Aim of the task
Output the data as a Markdown table with the columns Row and Line, one row per line, from the line containing "Contrary to popular" through the end of the data, skipping blank lines.

Records for processing
+--

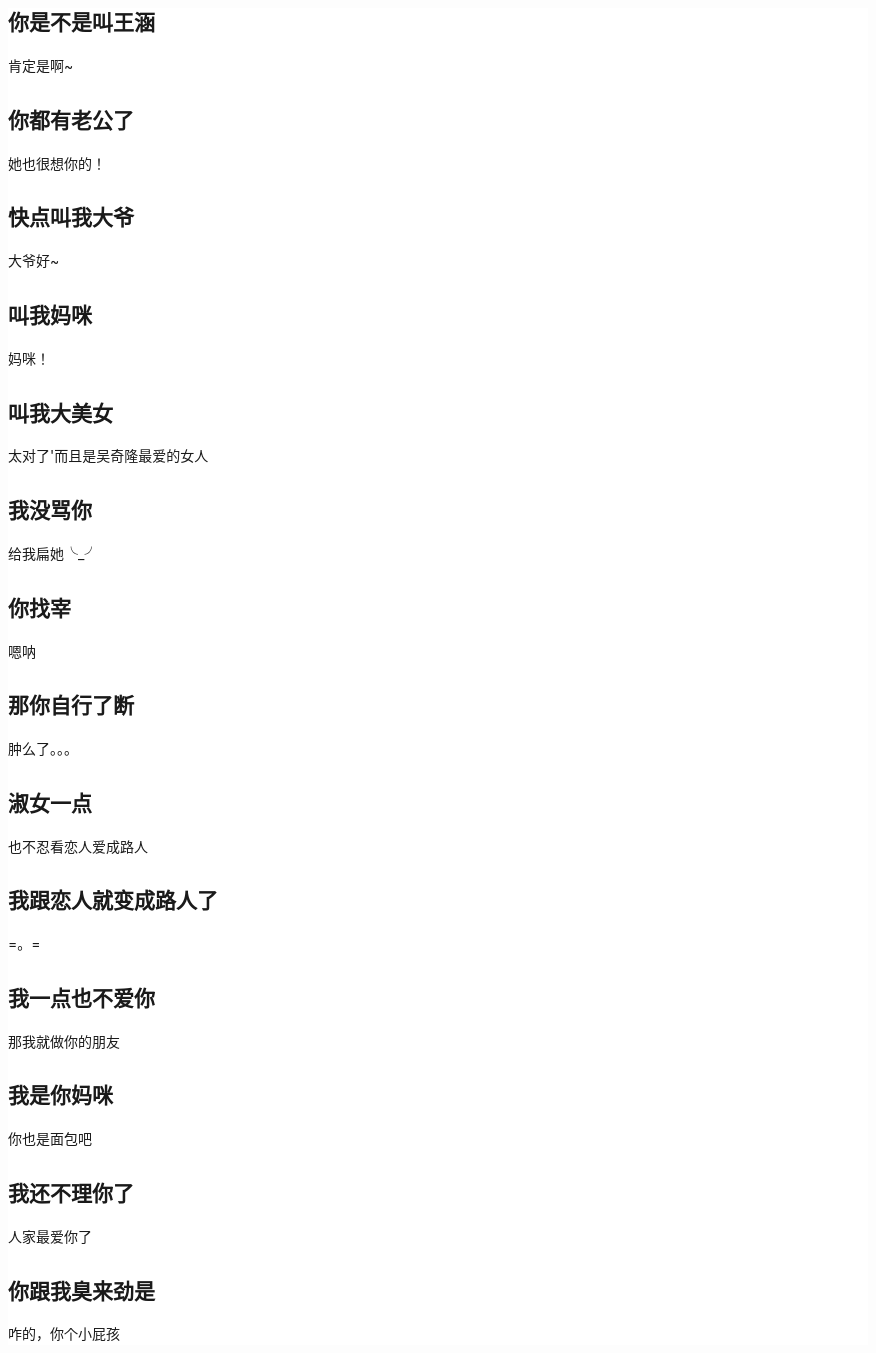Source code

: ## 你是不是叫王涵
肯定是啊~

## 你都有老公了
她也很想你的！

## 快点叫我大爷
大爷好~

## 叫我妈咪
妈咪！

## 叫我大美女
太对了'而且是吴奇隆最爱的女人

## 我没骂你
给我扁她╰_╯

## 你找宰
嗯呐

## 那你自行了断
肿么了。。。

## 淑女一点
也不忍看恋人爱成路人

## 我跟恋人就变成路人了
=。=

## 我一点也不爱你
那我就做你的朋友

## 我是你妈咪
你也是面包吧

## 我还不理你了
人家最爱你了

## 你跟我臭来劲是
咋的，你个小屁孩
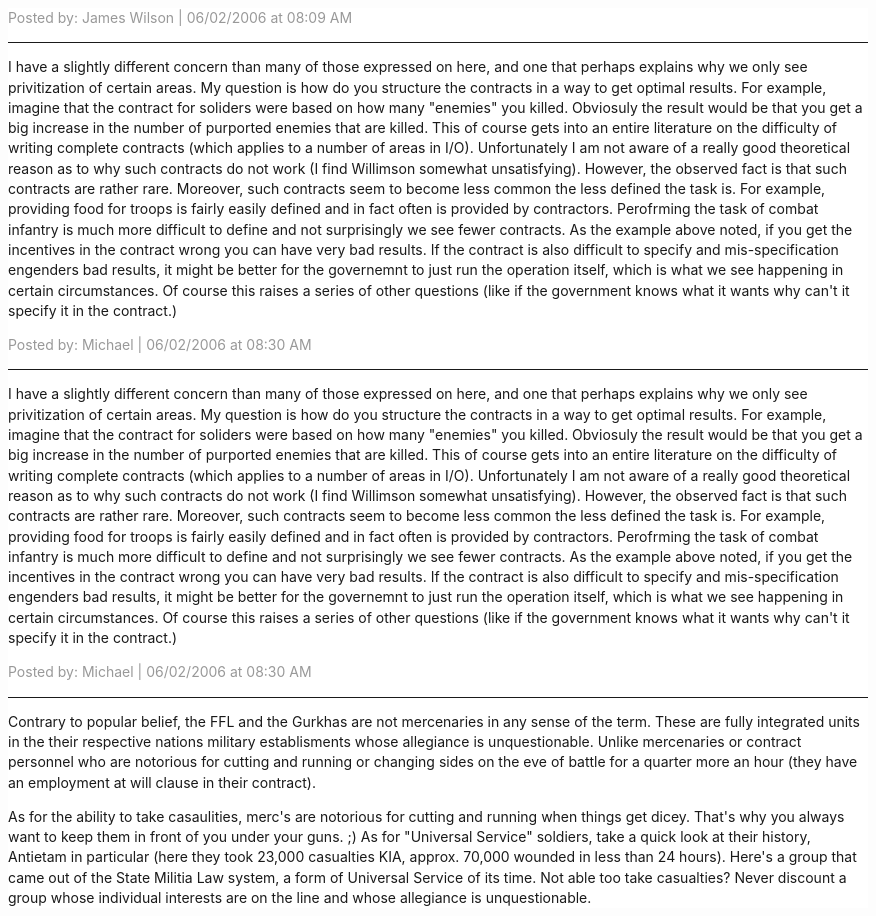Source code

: <span style="color:#999">Posted by: James Wilson | 06/02/2006 at 08:09 AM</span>

---

I have a slightly different concern than many of those expressed on here, and one that perhaps explains why we only see privitization of certain areas.  My question is how do you structure the contracts in a way to get optimal results.  For example, imagine that the contract for soliders were based on how many "enemies" you killed.  Obviosuly the result would be that you get a big increase in the number of purported enemies that are killed. This of course gets into an entire literature on the difficulty of writing complete contracts (which applies to a number of areas in I/O).  Unfortunately I am not aware of a really good theoretical reason as to why such contracts do not work (I find Willimson somewhat unsatisfying).  However, the observed fact is that such contracts are rather rare.  Moreover, such contracts seem to become less common the less defined the task is.  For example, providing food for troops is fairly easily defined and in fact often is provided by contractors.  Perofrming the task of combat infantry is much more difficult to define and not surprisingly we see fewer contracts.  As the example above noted, if you get the incentives in the contract wrong you can have very bad results.  If the contract is also difficult to specify and mis-specification engenders bad results, it might be better for the governemnt to just run the operation itself, which is what we see happening in certain circumstances.  Of course this raises a series of other questions (like if the government knows what it wants why can't it specify it in the contract.)

<span style="color:#999">Posted by: Michael | 06/02/2006 at 08:30 AM</span>

---

I have a slightly different concern than many of those expressed on here, and one that perhaps explains why we only see privitization of certain areas.  My question is how do you structure the contracts in a way to get optimal results.  For example, imagine that the contract for soliders were based on how many "enemies" you killed.  Obviosuly the result would be that you get a big increase in the number of purported enemies that are killed. This of course gets into an entire literature on the difficulty of writing complete contracts (which applies to a number of areas in I/O).  Unfortunately I am not aware of a really good theoretical reason as to why such contracts do not work (I find Willimson somewhat unsatisfying).  However, the observed fact is that such contracts are rather rare.  Moreover, such contracts seem to become less common the less defined the task is.  For example, providing food for troops is fairly easily defined and in fact often is provided by contractors.  Perofrming the task of combat infantry is much more difficult to define and not surprisingly we see fewer contracts.  As the example above noted, if you get the incentives in the contract wrong you can have very bad results.  If the contract is also difficult to specify and mis-specification engenders bad results, it might be better for the governemnt to just run the operation itself, which is what we see happening in certain circumstances.  Of course this raises a series of other questions (like if the government knows what it wants why can't it specify it in the contract.)

<span style="color:#999">Posted by: Michael | 06/02/2006 at 08:30 AM</span>

---

Contrary to popular belief, the FFL and the Gurkhas are not mercenaries in any sense of the term. These are fully integrated units in the their respective nations military establisments whose allegiance is unquestionable. Unlike mercenaries or contract personnel who are notorious for cutting and running or changing sides on the eve of battle for a quarter more an hour (they have an employment at will clause in their contract). 

As for the ability to take casaulities, merc's are notorious for cutting and running when things get dicey. That's why you always want to keep them in front of you under your guns. ;) As for "Universal Service" soldiers, take a quick look at their history, Antietam in particular (here they took 23,000 casualties KIA, approx. 70,000 wounded in less than 24 hours). Here's a group that came out of the State Militia Law system, a form of Universal Service of its time. Not able too take casualties? Never discount a group whose individual interests are on the line and whose allegiance is unquestionable.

+--

Written response
| Row | Line |
|---|---|
| 1 | Contrary to popular belief, the FFL and the Gurkhas are not mercenaries in any sense of the term. These are fully integrated units in the their respective nations military establisments whose allegiance is unquestionable. Unlike mercenaries or contract personnel who are notorious for cutting and running or changing sides on the eve of battle for a quarter more an hour (they have an employment at will clause in their contract).  |
| 2 | As for the ability to take casaulities, merc's are notorious for cutting and running when things get dicey. That's why you always want to keep them in front of you under your guns. ;) As for "Universal Service" soldiers, take a quick look at their history, Antietam in particular (here they took 23,000 casualties KIA, approx. 70,000 wounded in less than 24 hours). Here's a group that came out of the State Militia Law system, a form of Universal Service of its time. Not able too take casualties? Never discount a group whose individual interests are on the line and whose allegiance is unquestionable. |